EDUCATION is a key factor in providing everyone with the best start in life. The right kind of education can act as a great leveller, giving disadvantaged kids a real opportunity to develop their full talents.

Jersey schools take most of their structure and learning content from the UK. Primary schools do a decent job of teaching the basics but we need to do much better with secondary schools. These are key years where children naturally grow in independence and ambition and are too often stifled by the straitjacket of a set curriculum.

Schools are open for about seven hours a day and about 38 weeks a year. Parents are at work for about nine hours a day and for 46 weeks a year. Schools should be open over a normal working day and terms spread more evenly across the year.

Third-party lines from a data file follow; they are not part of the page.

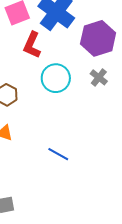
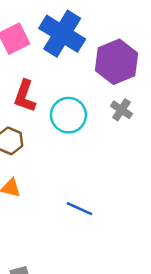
red L-shape: (32, 45) -> (25, 96), moved

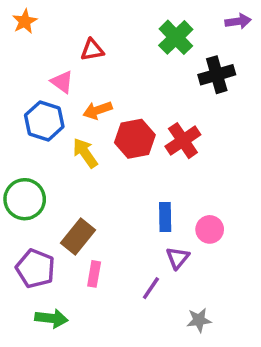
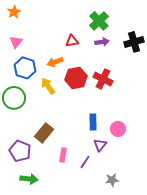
purple arrow: (238, 21) -> (102, 42), moved
red triangle: (92, 50) -> (72, 41), moved
black cross: (217, 75) -> (134, 42), moved
pink triangle: (62, 82) -> (16, 42), moved, turned 32
red cross: (183, 141) -> (103, 79), turned -30
green circle: (25, 199) -> (14, 98), moved
pink rectangle: (94, 274) -> (63, 155), moved

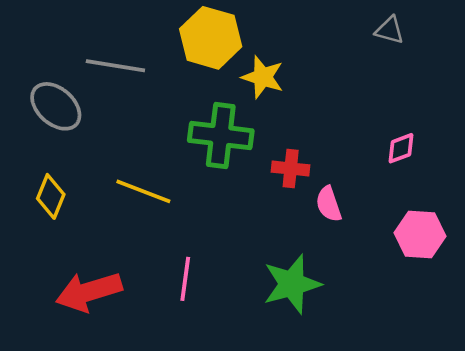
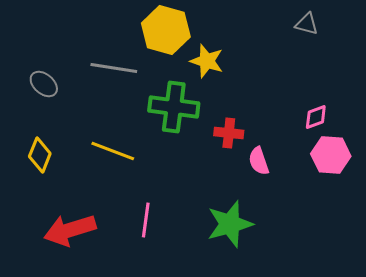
gray line: (115, 66) -> (114, 68), moved
gray ellipse: (56, 106) -> (44, 84), size x0.7
pink hexagon: (420, 235) -> (331, 155), moved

With key literacy and numeracy skills established by the age of 11, children should be offered a wide range of learning options for the first few years of secondary school. Alongside traditional academic subjects, schools should offer creative and practical courses. By the age of 14, the typical student should have mastered a musical instrument, know how to lay bricks or make marmalade and be comfortable speaking another language. Teachers should not be held to a fixed curriculum but have the freedom to pass on their own passions.

Children develop in stops and starts and should not be stuck in year groups but allowed to develop their interests at their own speed. They should be able to choose a set of topics and complete a self-contained course in each one. Wherever possible, children could attend courses at other schools where specialist subjects are available. Much more use should be made of online courses to extend the range of learning opportunities.

This period of development should support children to develop generic skills that can be applied to their future work career. They need to develop the skills of team-working, self-confidence, resilience, decision-making and research.

Having had a chance to develop their interests across many different areas, after three years students should settle down to a more structured timetable at a combined fifth- and sixth-form college, leading to the qualifications that will best suit their skills. Technical and academic subjects should have equal stature and some students should be allowed to move earlier towards apprenticeships, perhaps combining some paid work with ongoing studies from the age of 14 onwards .

Every child is important and every child deserves a chance to find their own passion. Widening our academic system to allow all children to flourish will help to create the innovative and resourceful workforce that will maintain Jersey’s prosperity for the next 50 years.

Education does not stop at 18 and life-long learning should be recognised as essential to upgrading the skill sets of everyone who lives and works in the Island. To ignore adult learning opportunities will inevitably lead to increasing pressures on immigration.